‹ Cours familier de Littérature - Volume 06Chapitre 167 sur 180 · XXIII

XXIII

Cette transfiguration du jeune artiste français et suisse en peintre, en poëte, en philosophe du pinceau italien, ne fut pas soudaine; le travail fut à la hauteur de l'effort.

Tout homme, quelque passionné qu'il soit, et précisément parce qu'il est plus passionné, porte en soi la patience de son génie. À un but éternel il n'épargne pas le temps. On raconte des miracles de la patience de ce jeune homme et de son recueillement érémitique dans une petite maison d'une rue écartée de Rome, pour atteindre par le pinceau ce qu'il atteignait déjà par la conception.

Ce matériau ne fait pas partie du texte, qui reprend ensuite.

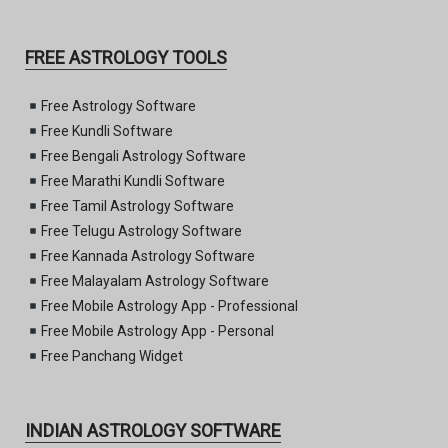
FREE ASTROLOGY TOOLS
Free Astrology Software
Free Kundli Software
Free Bengali Astrology Software
Free Marathi Kundli Software
Free Tamil Astrology Software
Free Telugu Astrology Software
Free Kannada Astrology Software
Free Malayalam Astrology Software
Free Mobile Astrology App - Professional
Free Mobile Astrology App - Personal
Free Panchang Widget
INDIAN ASTROLOGY SOFTWARE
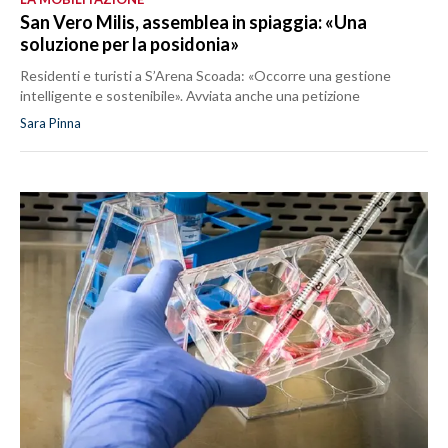
San Vero Milis, assemblea in spiaggia: «Una
soluzione per la posidonia»
Residenti e turisti a S’Arena Scoada: «Occorre una gestione
intelligente e sostenibile». Avviata anche una petizione
Sara Pinna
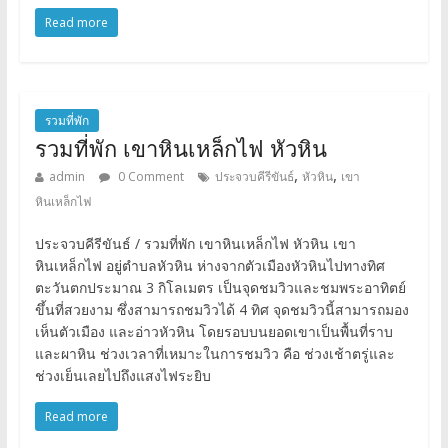
Read more
รวมที่พัก
รวมที่พัก เขาหินเหล็กไฟ หัวหิน
,
,
admin
0 Comment
ประจวบคีรีขันธ์
หัวหิน
เขา
หินเหล็กไฟ
ประจวบคีรีขันธ์ / รวมที่พัก เขาหินเหล็กไฟ หัวหิน เขา
หินเหล็กไฟ อยู่ตำบลหัวหิน ห่างจากตัวเมืองหัวหินไปทางทิศ
ตะวันตกประมาณ 3 กิโลเมตร เป็นจุดชมวิวและชมพระอาทิตย์
ขึ้นที่สวยงาม ซึ่งสามารถชมวิวได้ 4 ทิศ จุดชมวิวนี้สามารถมอง
เห็นตัวเมือง และอ่าวหัวหิน โดยรอบบนยอดเขาเป็นพื้นที่ราบ
และผาหิน ช่วงเวลาที่เหมาะในการชมวิว คือ ช่วงเช้าตรู่และ
ช่วงเย็นเลยไปถึงแสงไฟระยิบ
Read more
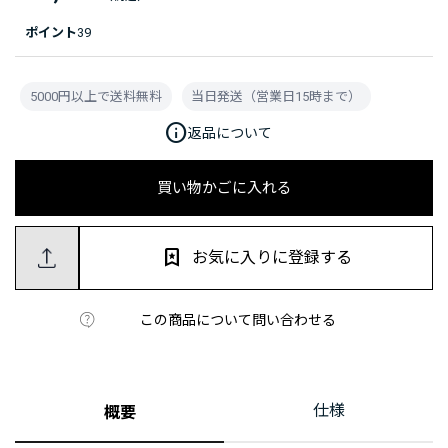
ポイント
39
5000円以上で送料無料
当日発送（営業日15時まで）
info
返品について
買い物かごに入れる
お気に入りに登録する
この商品について問い合わせる
仕様
概要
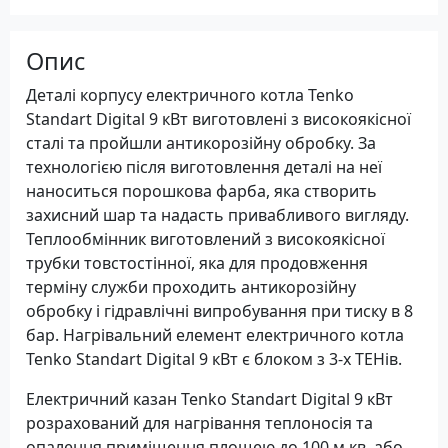
Опис
Деталі корпусу електричного котла Tenko
Standart Digital 9 кВт виготовлені з високоякісної
сталі та пройшли антикорозійну обробку. За
технологією після виготовлення деталі на неї
наноситься порошкова фарба, яка створить
захисний шар та надасть привабливого вигляду.
Теплообмінник виготовлений з високоякісної
трубки товстостінної, яка для продовження
терміну служби проходить антикорозійну
обробку і гідравлічні випробування при тиску в 8
бар. Нагрівальний елемент електричного котла
Tenko Standart Digital 9 кВт є блоком з 3-х ТЕНів.
Електричний казан Tenko Standart Digital 9 кВт
розрахований для нагрівання теплоносія та
опалення приміщення площею до 100 м.кв. або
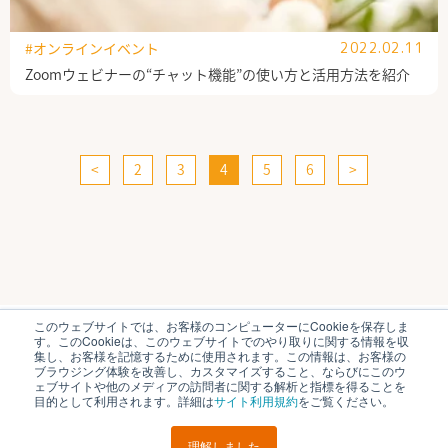
#オンラインイベント
2022.02.11
Zoomウェビナーの“チャット機能”の使い方と活用方法を紹介
<
2
3
4
5
6
>
このウェブサイトでは、お客様のコンピューターにCookieを保存しま
ブイキューブのはたらく研究部とは
運営会社
す。このCookieは、このウェブサイトでのやり取りに関する情報を収
個人情報保護方針
各種お問い合わせ
集し、お客様を記憶するために使用されます。この情報は、お客様の
ブラウジング体験を改善し、カスタマイズすること、ならびにこのウ
ェブサイトや他のメディアの訪問者に関する解析と指標を得ることを
© V-cube, Inc. All Rights Reserved.
目的として利用されます。詳細は
サイト利用規約
をご覧ください。
理解しました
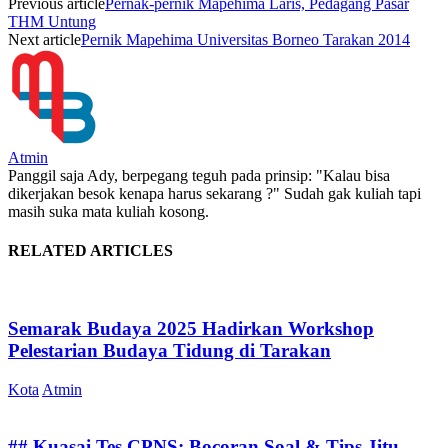
Previous article
Pernak-pernik Mapehima Laris, Pedagang Pasar
THM Untung
Next article
Pernik Mapehima Universitas Borneo Tarakan 2014
Atmin
Panggil saja Ady, berpegang teguh pada prinsip: "Kalau bisa
dikerjakan besok kenapa harus sekarang ?" Sudah gak kuliah tapi
masih suka mata kuliah kosong.
RELATED ARTICLES
Semarak Budaya 2025 Hadirkan Workshop
Pelestarian Budaya Tidung di Tarakan
Kota
Atmin
## Kuasai Tes CPNS: Bocoran Soal & Tips Jitu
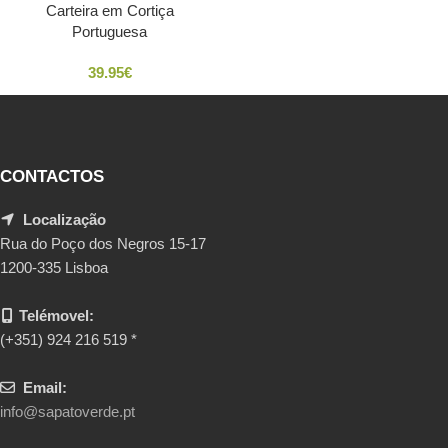
Carteira em Cortiça
Portuguesa
39.95
€
CONTACTOS
Localização
Rua do Poço dos Negros 15-17
1200-335 Lisboa
Telémovel:
(+351) 924 216 519 *
Email:
info@sapatoverde.pt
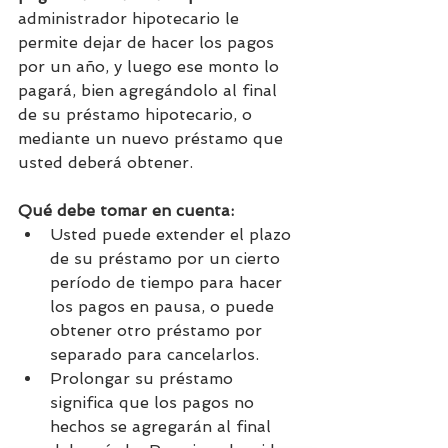
administrador hipotecario le 
permite dejar de hacer los pagos 
por un año, y luego ese monto lo 
pagará, bien agregándolo al final 
de su préstamo hipotecario, o 
mediante un nuevo préstamo que 
usted deberá obtener.
Qué debe tomar en cuenta:
Usted puede extender el plazo 
de su préstamo por un cierto 
período de tiempo para hacer 
los pagos en pausa, o puede 
obtener otro préstamo por 
separado para cancelarlos.
Prolongar su préstamo 
significa que los pagos no 
hechos se agregarán al final 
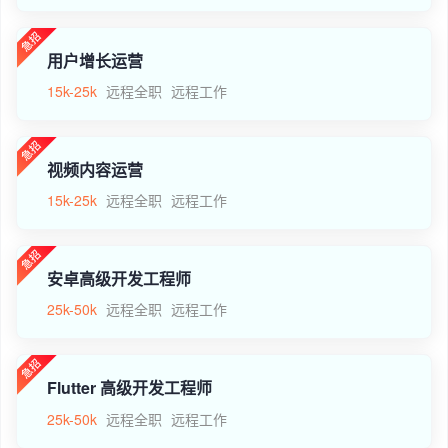
用户增长运营
15k-25k
远程全职
远程工作
视频内容运营
15k-25k
远程全职
远程工作
安卓高级开发工程师
25k-50k
远程全职
远程工作
Flutter 高级开发工程师
25k-50k
远程全职
远程工作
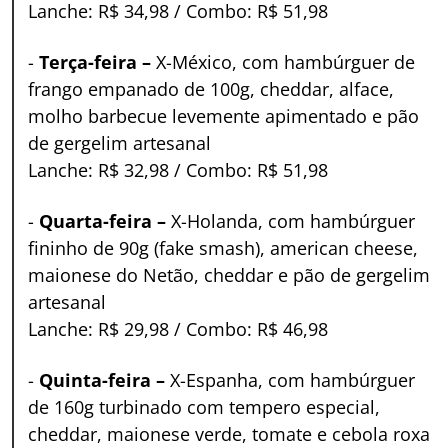
Lanche: R$ 34,98 / Combo: R$ 51,98
-
Terça-feira –
X-México, com hambúrguer de
frango empanado de 100g, cheddar, alface,
molho barbecue levemente apimentado e pão
de gergelim artesanal
Lanche: R$ 32,98 / Combo: R$ 51,98
-
Quarta-feira –
X-Holanda, com hambúrguer
fininho de 90g (fake smash), american cheese,
maionese do Netão, cheddar e pão de gergelim
artesanal
Lanche: R$ 29,98 / Combo: R$ 46,98
-
Quinta-feira –
X-Espanha, com hambúrguer
de 160g turbinado com tempero especial,
cheddar, maionese verde, tomate e cebola roxa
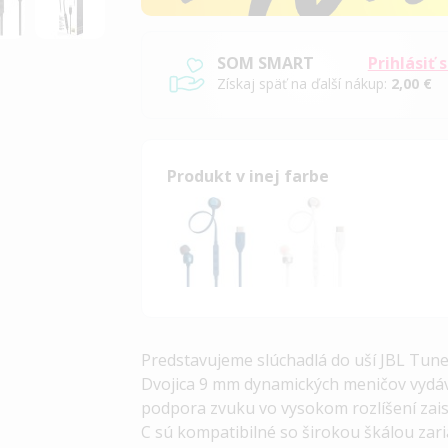
SOM SMART
Prihlásiť 
Získaj späť na ďalší nákup:
2,00 €
Produkt v inej farbe
Predstavujeme slúchadlá do uší JBL Tune
Dvojica 9 mm dynamických meničov vydáv
podpora zvuku vo vysokom rozlíšení zais
C sú kompatibilné so širokou škálou zari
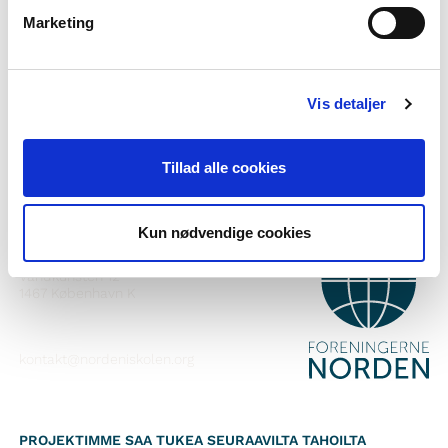
Haluatko lisätietoa Norden i skolanista?
Marketing
Tilaa uutiskirje
Seuraa meitä Facebookissa
Vis detaljer
Seuraa meitä Instagramissa
Tillad alle cookies
Kun nødvendige cookies
YHTEYSTIEDOT
Foreningerne Nordens Forbund
Vandkunsten 12
1467
København K
kontakt@nordeniskolen.org
PROJEKTIMME SAA TUKEA SEURAAVILTA TAHOILTA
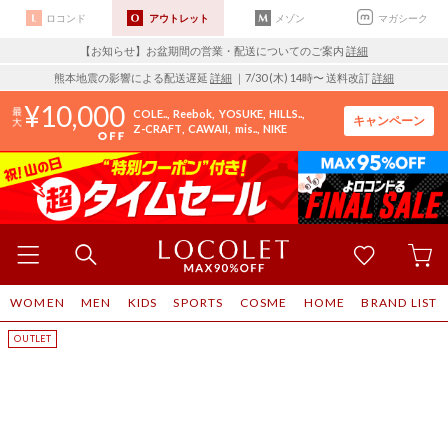
ロコンド
アウトレット
メゾン
マガシーク
【お知らせ】お盆期間の営業・配送についてのご案内
詳細
熊本地震の影響による配送遅延
詳細
｜7/30 (木) 14時〜 送料改訂
詳細
10,000
COLE..
Reebok
YOSUKE
HILLS..
キャンペーン
Z-CRAFT
CAWAII
mis..
NIKE
WOMEN
MEN
KIDS
SPORTS
COSME
HOME
BRAND LIST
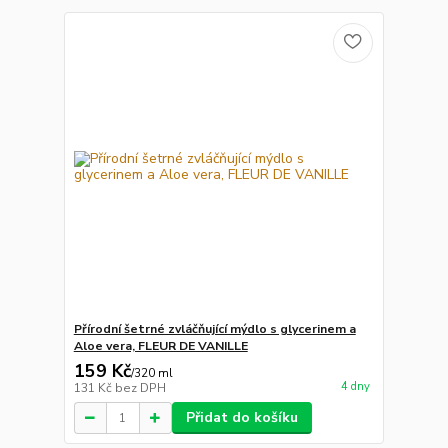
Přírodní šetrné zvláčňující mýdlo s glycerinem a
Aloe vera, FLEUR DE VANILLE
159 Kč
/
320 ml
4 dny
131 Kč
bez DPH
Přidat do košíku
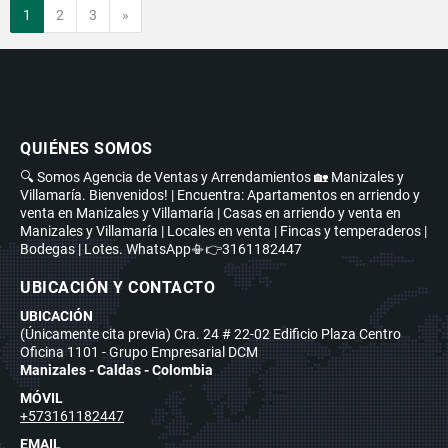
Siguiente
1
2
3
»
QUIÉNES SOMOS
🔍 Somos Agencia de Ventas y Arrendamientos 🏡 Manizales y
Villamaría. Bienvenidos! | Encuentra: Apartamentos en arriendo y
venta en Manizales y Villamaría | Casas en arriendo y venta en
Manizales y Villamaría | Locales en venta | Fincas y temperaderos |
Bodegas | Lotes. WhatsApp📳👉3161182447
UBICACIÓN Y CONTACTO
UBICACIÓN
(Únicamente cita previa) Cra. 24 # 22-02 Edificio Plaza Centro
Oficina 1101 - Grupo Empresarial DCM
Manizales - Caldas - Colombia
MÓVIL
+573161182447
EMAIL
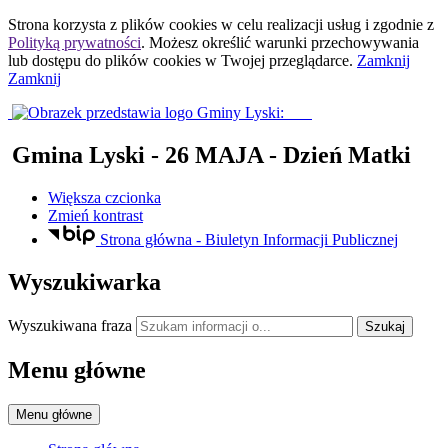
Strona korzysta z plików
cookies
w celu realizacji usług i zgodnie z
Polityką prywatności
. Możesz określić warunki przechowywania
lub dostępu do plików
cookies
w Twojej przeglądarce.
Zamknij
Zamknij
Gmina Lyski
- 26 MAJA - Dzień Matki
Większa czcionka
Zmień kontrast
Strona główna - Biuletyn Informacji Publicznej
Wyszukiwarka
Wyszukiwana fraza
Szukaj
Menu główne
Menu główne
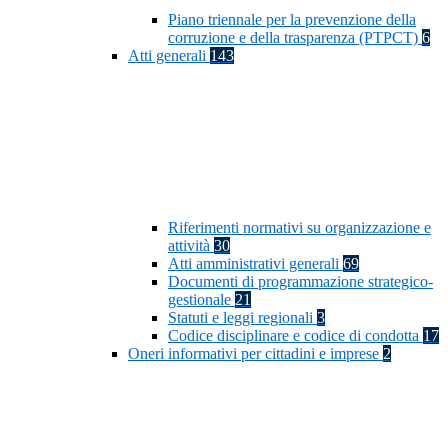
Piano triennale per la prevenzione della
corruzione e della trasparenza (PTPCT)
6
Atti generali
143
Riferimenti normativi su organizzazione e
attività
30
Atti amministrativi generali
69
Documenti di programmazione strategico-
gestionale
21
Statuti e leggi regionali
3
Codice disciplinare e codice di condotta
17
Oneri informativi per cittadini e imprese
2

Nous avons vu ces centaines d'ébauches, notes de son poëme intérieur, par lesquelles il mesurait ses progrès ou préparait les groupes, même les plus indifférents en apparence, de ses grands tableaux; ces notes sont aussi achevées que ses poëmes. On en voyait un grand nombre à Paris, il y a quelques années, chez un opulent Mécène de la peinture, M. Paturle, digne possesseur de ce reliquaire du génie (M. Paturle vient de mourir; que deviendra ce précieux héritage?). C'est ainsi qu'autrefois à Rome le riche banquier _Chigi_ livrait les plafonds et les murailles de son palais de la _Farnesina_ à Raphaël pour garder à la postérité les moindres traces de cette main divine. Honneur à l'or quand il se dévoue à l'art! Il se transforme en se répandant. Raphaël et Léopold Robert emportent avec eux à la postérité les noms de _Chigi_ et de _Paturle_.

Apprécier le génie, c'est le génie aussi sous la forme de l'admiration. Sans l'admiration, que deviendraient les chefs-d'oeuvre?